━━ SELECTED EXCERPT

Coder Social home page Coder Social logo

basex-lmdb's Introduction

BaseX over LMDB

A long time wish to make BaseX on disk base more robust.

BaseX Core was stripped to its bare essentials (not really, more can be removed to make it even skinnier).

A LmdbData, TableLmdbAccess and related builder an indexes were created to work on top of LMDB with lmdbjni.

The idea is to strengthen the BaseX store structure and later replicate it (with BookKeeper?, jgropus-raft?) for further high availability.

build

gradle clean install test

run

java -jar basex-lmdb.jar

from project basedir

simple usage

In a browser or with curl, issue a HTTP GET request to http://localhost:8080/doc('file://etc/books.xml')

Any xquery will work after http://localhost:8080/

XQuery details

The query string part of the URL will be interpreted as external variables to the XQuery context except for the following two:

content-type: what should be the resulting contents output type? default is "text/xml"

━━━━

(WORK INSTRUCTION): Reproduce the BaseX over LMDB text from "java -jar basex-lmdb.jar" up to and including "request to http://localhost:8080/doc('file://etc/books.xml')", word for word. The lines that come next have nothing to do with the BaseX over LMDB text.

━━ DATASET

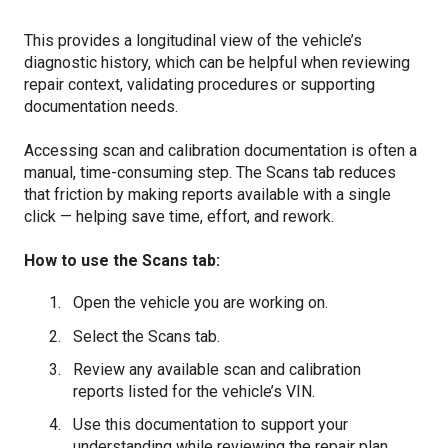
This provides a longitudinal view of the vehicle’s
diagnostic history, which can be helpful when reviewing
repair context, validating procedures or supporting
documentation needs.
Accessing scan and calibration documentation is often a
manual, time-consuming step. The Scans tab reduces
that friction by making reports available with a single
click — helping save time, effort, and rework.
How to use the Scans tab:
Open the vehicle you are working on.
Select the Scans tab.
Review any available scan and calibration
reports listed for the vehicle’s VIN.
Use this documentation to support your
understanding while reviewing the repair plan,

━━━━

(ANSWER):
java -jar basex-lmdb.jar

from project basedir

simple usage

In a browser or with curl, issue a HTTP GET request to http://localhost:8080/doc('file://etc/books.xml')